Took a year off of basketball to start this Skyblue lifestyle brand, because I felt it was the perfect time to do so. I had just moved to Hollywood (crazy story behind that) and my vision of what I wanted for my life became more clear. I wanted to take this "Skyblue" lifestyle to a whole new level. I wanted to make it official. I wanted to make it something that not only my friends felt, but the whole world felt. And most of all, I wanted to start building for my family.
Fast forward to a year later; I couldn't be more happy with the decision I made. I sacrificed a year of playing pro ball, to start building something that I know will last forever. People ask me,
"You still got it?"
"Can you still dunk?"
"You ever play anymore?"
I play/workout almost every single day. You know what happens with that, you start asking yourself and peers start asking you,
"You going to try to play again?"
Yes, I am. I know for a fact I can play at the highest level with the best players, now it's all about me staying focused and dealing with the speed bumps along the way. One major speed bump for me is when I got dismissed from my college team for failing drug test for marijuana. Although this was 4 years ago in 2012, I still understand how past events can effect future results. I can whine and complain and blame others for my mistakes, but I refuse to do so. Everything that has happened to me in my life is my issue and like my uncle always told me,
"You have to pay the cost to be the boss."
Well, that's what I've been doing for the last 4 years of my life. Some of my friends are huge partiers (which is 100% fine), but I haven't been out with them in years. I'll go out sparingly, but definitely not like I used to. Not because I don't like going out. Not because it's not fun to me. Not because I judge people who party. The reason I took a step back is to put my 10,000 hrs of work in. In college, when I should've been working, I was too busy partying. So now, I have no problem putting in this work, so I can prosper later.
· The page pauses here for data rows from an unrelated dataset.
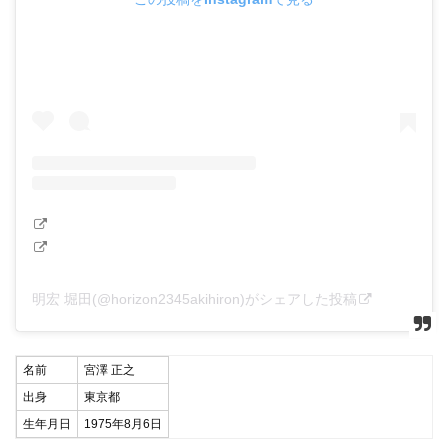
明宏 堀田(@horizon2345akihiron)がシェアした投稿
名前
宮澤 正之
出身
東京都
生年月日
1975年8月6日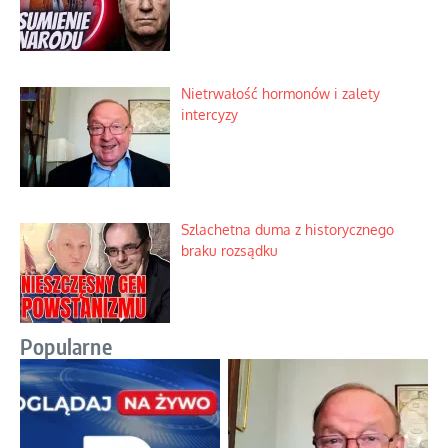
Nietrwałość hormonów i zalety
intercyzy
Szlachetna duma z historycznego
braku rozsądku
Popularne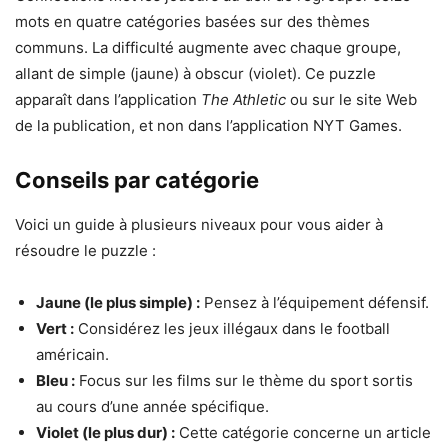
mots en quatre catégories basées sur des thèmes
communs. La difficulté augmente avec chaque groupe,
allant de simple (jaune) à obscur (violet). Ce puzzle
apparaît dans l’application
The Athletic
ou sur le site Web
de la publication, et non dans l’application NYT Games.
Conseils par catégorie
Voici un guide à plusieurs niveaux pour vous aider à
résoudre le puzzle :
Jaune (le plus simple) :
Pensez à l’équipement défensif.
Vert :
Considérez les jeux illégaux dans le football
américain.
Bleu :
Focus sur les films sur le thème du sport sortis
au cours d’une année spécifique.
Violet (le plus dur) :
Cette catégorie concerne un article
I say all that to say, my past is my past. I no longer think smoking the most weed is cool. I no longer think showing up to events high as hell is cool. I no longer think that living like a rapper (especially when I don't have rapper $) is cool. I was 21 years old, making every decision on my own. I had no guidance. My big brother, Tre Simmons was playing ball overseas and my big homie Goof was a whole state away from me. Of course they said the right things to me, but me being the intelligent person that I am, I always knew the right things to say back. I had other "big homies" but they had no good influence on my future. Now that I look back, I wouldn't say that I regret having them around, but I FOR SURE would do it completely different.
Now that I'm a bit wiser and have surrounded myself with better people, I have real goals to chase. My lifestyle brand, Skyblue, will be huge one day. That's for sure. But I want to make it clear, I can play basketball with and against the best players in the world. To the teams out there that deny my reentry to the game, let it be because of something else besides a failed drug test 4 years ago in college. I have never been arrested and I have never been in any major trouble.
Let me ball out and continue to build the Moore legacy.